Исходный текст |
▬▬▬▬▬▬

Я часто бывал дома у Бориса, играл в шахматы, хорошо знал родителей и сестру. Борис в свою очередь приходил к нам домой играть в шахматы и шашки со мною и Валерием, поэтому мои родители тоже хорошо с ним были знакомы. Эта дружба продолжалась позже, когда окончив московские институты (рыбный и медицинский соответственно), мы оказались в Калуге. Он, солидный, где-то даже тучный, не один раз приходил с невестой к нам с Неллей в первую нашу 12-метровую комнатку. Пили настоянный на лимонных корочках разведенный спирт, купленный по дешёвке у рабочих спиртзавода, который был у нас под окнами, через дорогу. Бедный Борис не успел жениться. Будучи в командировке в Переславле-Залесском, он был оперирован в местной больнице по поводу острого холецистита и там умер на 6-ой день то ли от перитонита, то ли от тромбоэмболии в 1960 году, первый из нашего класса.
Мне приходилось очень много раз и подолгу быть в командировках во многих городах и поселках Смоленской , Брянской, реже в Калининградской и Калужской областей и всегда я вспоминал Барсика, его трагедию и насколько опасно отрываться от дома
Рядом с Гореловым стоит высокий мальчик с лицом херувима, Юрий Александрович Никольский, ("Никола") самый молодой из нас, 1934 года рождения. Он косил левым глазом, заикался, особенно когда волновался. Его неуклюжая походка, особенно не координированные движения во время занятий физкультурой, вызывали не злобные, но всё же колючие насмешки, ведь все ребята в классе были хорошими спортсменами, занимались легкой атлетикой, гимнастикой, плаванием, шахматами, лыжами, футболом, многие показывали высокие результаты в областном масштабе. Юра знал свои физические недостатки, на ребят не обижался, переносил шутки стоически. Он был добрым, умным, учился ровно ( " тянул на серебряную медаль", но не дотянул), имел сильные руки, симпатизировал без взаимности Маргарите Копыловой из параллельного класса, что было ещё одним поводом для шуток.

▬▬▬▬▬▬

Выдержки из записей |
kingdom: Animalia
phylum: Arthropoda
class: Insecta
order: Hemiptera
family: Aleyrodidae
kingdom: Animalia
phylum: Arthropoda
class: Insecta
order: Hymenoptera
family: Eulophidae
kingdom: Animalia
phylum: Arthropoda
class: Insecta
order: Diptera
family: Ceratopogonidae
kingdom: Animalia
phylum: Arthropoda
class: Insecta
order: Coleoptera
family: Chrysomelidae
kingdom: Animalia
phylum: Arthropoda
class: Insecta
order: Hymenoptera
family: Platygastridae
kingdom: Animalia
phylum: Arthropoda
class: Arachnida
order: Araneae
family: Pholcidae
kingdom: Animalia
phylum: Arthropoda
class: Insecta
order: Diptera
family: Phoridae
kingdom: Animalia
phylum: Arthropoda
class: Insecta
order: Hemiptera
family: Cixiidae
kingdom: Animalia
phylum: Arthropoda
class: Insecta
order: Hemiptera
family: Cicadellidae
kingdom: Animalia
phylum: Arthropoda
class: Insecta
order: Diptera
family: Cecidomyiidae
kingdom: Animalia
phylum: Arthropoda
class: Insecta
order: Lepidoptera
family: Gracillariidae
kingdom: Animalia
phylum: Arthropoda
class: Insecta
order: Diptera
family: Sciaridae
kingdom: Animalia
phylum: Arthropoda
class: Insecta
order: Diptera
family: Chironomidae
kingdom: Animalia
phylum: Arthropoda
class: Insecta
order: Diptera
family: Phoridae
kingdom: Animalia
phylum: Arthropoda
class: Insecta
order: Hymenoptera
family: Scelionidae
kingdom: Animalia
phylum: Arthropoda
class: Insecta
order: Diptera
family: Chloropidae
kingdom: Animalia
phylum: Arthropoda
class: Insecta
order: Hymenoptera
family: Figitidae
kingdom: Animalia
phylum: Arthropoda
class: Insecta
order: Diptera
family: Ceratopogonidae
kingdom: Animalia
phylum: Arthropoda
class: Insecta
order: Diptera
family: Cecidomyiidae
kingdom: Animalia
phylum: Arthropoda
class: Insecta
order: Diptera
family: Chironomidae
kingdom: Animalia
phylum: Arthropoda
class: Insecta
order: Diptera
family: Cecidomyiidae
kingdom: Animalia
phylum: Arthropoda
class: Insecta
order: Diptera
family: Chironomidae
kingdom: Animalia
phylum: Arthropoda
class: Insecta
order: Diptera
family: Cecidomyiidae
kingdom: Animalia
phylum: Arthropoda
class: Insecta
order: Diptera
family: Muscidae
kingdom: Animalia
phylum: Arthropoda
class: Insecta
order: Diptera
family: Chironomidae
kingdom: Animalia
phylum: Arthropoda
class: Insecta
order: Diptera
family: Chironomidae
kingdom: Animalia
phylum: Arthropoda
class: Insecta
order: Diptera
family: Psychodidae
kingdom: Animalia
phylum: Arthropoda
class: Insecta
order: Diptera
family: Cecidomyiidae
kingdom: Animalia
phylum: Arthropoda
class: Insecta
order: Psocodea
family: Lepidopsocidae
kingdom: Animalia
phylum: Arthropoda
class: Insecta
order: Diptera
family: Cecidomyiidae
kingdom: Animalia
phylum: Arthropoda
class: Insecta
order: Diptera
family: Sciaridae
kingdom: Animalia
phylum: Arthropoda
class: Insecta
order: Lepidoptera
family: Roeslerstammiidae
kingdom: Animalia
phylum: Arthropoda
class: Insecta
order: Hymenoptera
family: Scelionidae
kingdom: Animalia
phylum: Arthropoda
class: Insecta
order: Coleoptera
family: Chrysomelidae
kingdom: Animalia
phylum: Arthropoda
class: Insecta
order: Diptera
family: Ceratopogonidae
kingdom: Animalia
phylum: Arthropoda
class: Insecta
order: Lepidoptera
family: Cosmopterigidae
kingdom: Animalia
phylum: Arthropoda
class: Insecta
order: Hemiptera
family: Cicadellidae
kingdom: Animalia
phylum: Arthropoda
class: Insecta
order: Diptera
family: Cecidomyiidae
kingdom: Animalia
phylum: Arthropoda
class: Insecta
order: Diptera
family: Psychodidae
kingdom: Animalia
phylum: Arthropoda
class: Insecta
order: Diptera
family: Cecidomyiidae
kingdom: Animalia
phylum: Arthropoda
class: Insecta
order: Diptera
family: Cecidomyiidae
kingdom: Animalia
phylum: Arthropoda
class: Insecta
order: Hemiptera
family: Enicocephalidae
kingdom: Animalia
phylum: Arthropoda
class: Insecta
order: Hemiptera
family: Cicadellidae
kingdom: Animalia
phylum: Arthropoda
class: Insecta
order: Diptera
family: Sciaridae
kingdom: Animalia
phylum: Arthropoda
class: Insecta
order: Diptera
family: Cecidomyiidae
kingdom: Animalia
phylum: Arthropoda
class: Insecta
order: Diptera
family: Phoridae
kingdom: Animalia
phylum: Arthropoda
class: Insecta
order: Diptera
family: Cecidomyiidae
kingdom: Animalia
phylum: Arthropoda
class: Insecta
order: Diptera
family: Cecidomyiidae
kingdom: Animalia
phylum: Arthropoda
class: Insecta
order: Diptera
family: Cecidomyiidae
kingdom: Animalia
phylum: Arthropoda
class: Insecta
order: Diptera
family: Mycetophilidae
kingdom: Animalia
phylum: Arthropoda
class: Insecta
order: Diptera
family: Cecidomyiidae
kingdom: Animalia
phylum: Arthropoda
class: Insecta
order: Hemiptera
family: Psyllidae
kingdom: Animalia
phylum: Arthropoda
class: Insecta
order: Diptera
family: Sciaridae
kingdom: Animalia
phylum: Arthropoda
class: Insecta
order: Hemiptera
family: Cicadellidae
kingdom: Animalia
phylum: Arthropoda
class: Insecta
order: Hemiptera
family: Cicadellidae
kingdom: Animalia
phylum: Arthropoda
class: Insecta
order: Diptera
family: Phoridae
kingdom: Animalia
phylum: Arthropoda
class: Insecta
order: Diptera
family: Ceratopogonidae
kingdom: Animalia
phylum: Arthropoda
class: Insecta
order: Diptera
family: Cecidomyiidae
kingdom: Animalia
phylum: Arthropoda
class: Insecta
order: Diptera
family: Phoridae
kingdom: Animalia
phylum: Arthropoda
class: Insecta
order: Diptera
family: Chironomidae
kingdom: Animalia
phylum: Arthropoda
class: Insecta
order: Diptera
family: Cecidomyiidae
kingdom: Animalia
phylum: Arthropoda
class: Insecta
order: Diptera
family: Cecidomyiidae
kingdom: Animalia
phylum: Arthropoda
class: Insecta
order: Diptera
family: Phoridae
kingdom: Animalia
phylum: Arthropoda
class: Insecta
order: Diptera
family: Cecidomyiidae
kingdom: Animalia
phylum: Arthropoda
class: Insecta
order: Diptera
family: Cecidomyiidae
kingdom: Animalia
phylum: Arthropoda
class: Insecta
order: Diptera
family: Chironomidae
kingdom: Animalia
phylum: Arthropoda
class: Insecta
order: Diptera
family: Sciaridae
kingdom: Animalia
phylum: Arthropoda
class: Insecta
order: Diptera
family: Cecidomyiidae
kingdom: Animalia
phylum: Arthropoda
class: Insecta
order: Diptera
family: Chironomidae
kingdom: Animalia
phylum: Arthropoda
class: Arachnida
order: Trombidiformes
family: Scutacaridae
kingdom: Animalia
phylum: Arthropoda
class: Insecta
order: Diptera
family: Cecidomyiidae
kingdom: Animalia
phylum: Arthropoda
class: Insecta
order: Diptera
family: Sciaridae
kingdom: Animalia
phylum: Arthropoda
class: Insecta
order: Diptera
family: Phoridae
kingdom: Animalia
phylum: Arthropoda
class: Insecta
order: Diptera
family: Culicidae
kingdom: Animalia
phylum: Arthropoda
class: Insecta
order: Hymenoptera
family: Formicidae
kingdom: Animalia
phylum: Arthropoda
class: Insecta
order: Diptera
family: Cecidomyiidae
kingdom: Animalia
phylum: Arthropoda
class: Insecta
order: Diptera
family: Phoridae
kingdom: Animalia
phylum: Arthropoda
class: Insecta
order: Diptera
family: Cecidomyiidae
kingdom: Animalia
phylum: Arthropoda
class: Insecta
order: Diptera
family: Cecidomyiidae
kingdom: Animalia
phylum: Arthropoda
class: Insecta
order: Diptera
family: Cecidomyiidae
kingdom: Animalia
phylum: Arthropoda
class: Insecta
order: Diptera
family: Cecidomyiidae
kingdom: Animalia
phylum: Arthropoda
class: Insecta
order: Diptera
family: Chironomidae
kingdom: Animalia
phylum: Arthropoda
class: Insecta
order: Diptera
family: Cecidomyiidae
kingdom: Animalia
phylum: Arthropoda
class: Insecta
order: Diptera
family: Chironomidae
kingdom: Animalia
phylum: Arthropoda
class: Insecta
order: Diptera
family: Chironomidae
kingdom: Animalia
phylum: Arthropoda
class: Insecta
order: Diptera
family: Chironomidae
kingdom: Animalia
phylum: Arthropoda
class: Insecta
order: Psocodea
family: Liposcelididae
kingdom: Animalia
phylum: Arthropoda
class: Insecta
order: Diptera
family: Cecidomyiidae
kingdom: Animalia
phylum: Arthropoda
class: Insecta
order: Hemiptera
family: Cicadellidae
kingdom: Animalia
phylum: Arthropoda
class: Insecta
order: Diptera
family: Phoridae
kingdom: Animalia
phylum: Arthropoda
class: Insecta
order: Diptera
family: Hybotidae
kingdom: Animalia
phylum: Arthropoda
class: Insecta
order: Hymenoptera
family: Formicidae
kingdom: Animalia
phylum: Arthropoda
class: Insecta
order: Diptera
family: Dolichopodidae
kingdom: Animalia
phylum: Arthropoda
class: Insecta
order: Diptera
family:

▬▬▬▬▬▬

Задания |
[a] В каком году, согласно воспоминаниям об одноклассниках, умер Борис?
[b] Продолжите воспоминания об одноклассниках, начав сразу после последнего приведенного предложения.

Ваши ответы |
[a] В 1960 году.

[b]
Отец его работал выпускающим редактором в областной газете "Знамя" до 1950-го года. К 70-летию И.В. Сталина перед Калужским педагогическим институтом воздвигнули огромную статую вождя. Об открытии памятника какой-то журналист написал статью. А вскоре Александра Никольского сняли с работы, за то, что он как выпускающий допустил "ляп": памятники ставят умершим, а живым, каковым был Иосиф Виссарионович,- монумент. Этот известный в городе случай мои родители использовали как аргумент, отговаривая меня от литературной деятельности.
Юра не блистал на ниве школьной литературы, но по окончании школы удивил всех нас. Он написал большую рецензию на незадолго до этого опубликованный, но много нашумевший в стране роман Коптяевой "Жатва", и послал её в солидный ленинградский журнал "Звезда". Рецензию опубликовали. Я об этом узнал, уже учась в МЭИ. Как-то вечером Никольский, студент института тонкой химии им. Ломоносова, пришел в общежитие к нам с Фоминым и со смехом рассказал, что получил гонорар , купил наручные часы и "обмыл" их, в беспамятности оказался в канаве и проснулся без часов и остатка денег.
Юра часто приходил к нам в "общагу" (играли в китайскую игру "гоп-доп", в карты, в другие студенческие забавы, но никогда не пьянствовали!) и оставался ночевать на спинке чёрного дерматинового дивана, стоявшего в коридоре недалеко от двери в нашу комнату. Спинку мы затаскивали в каморку, в которой мы (аборигены -Фомин, Миронов, Малышев и я), спали на двухъярусных кроватях. Так наша дружба началась... и закончилась в январе 2000 года, когда Юра, вернувшись из поликлиники, (где установили межреберную невралгию и назначили анальгин) скончался от инфаркта миокарда, одинокий, сидя на стуле за столом в своей, заваленной газетами и книгами, однокомнатной комнате.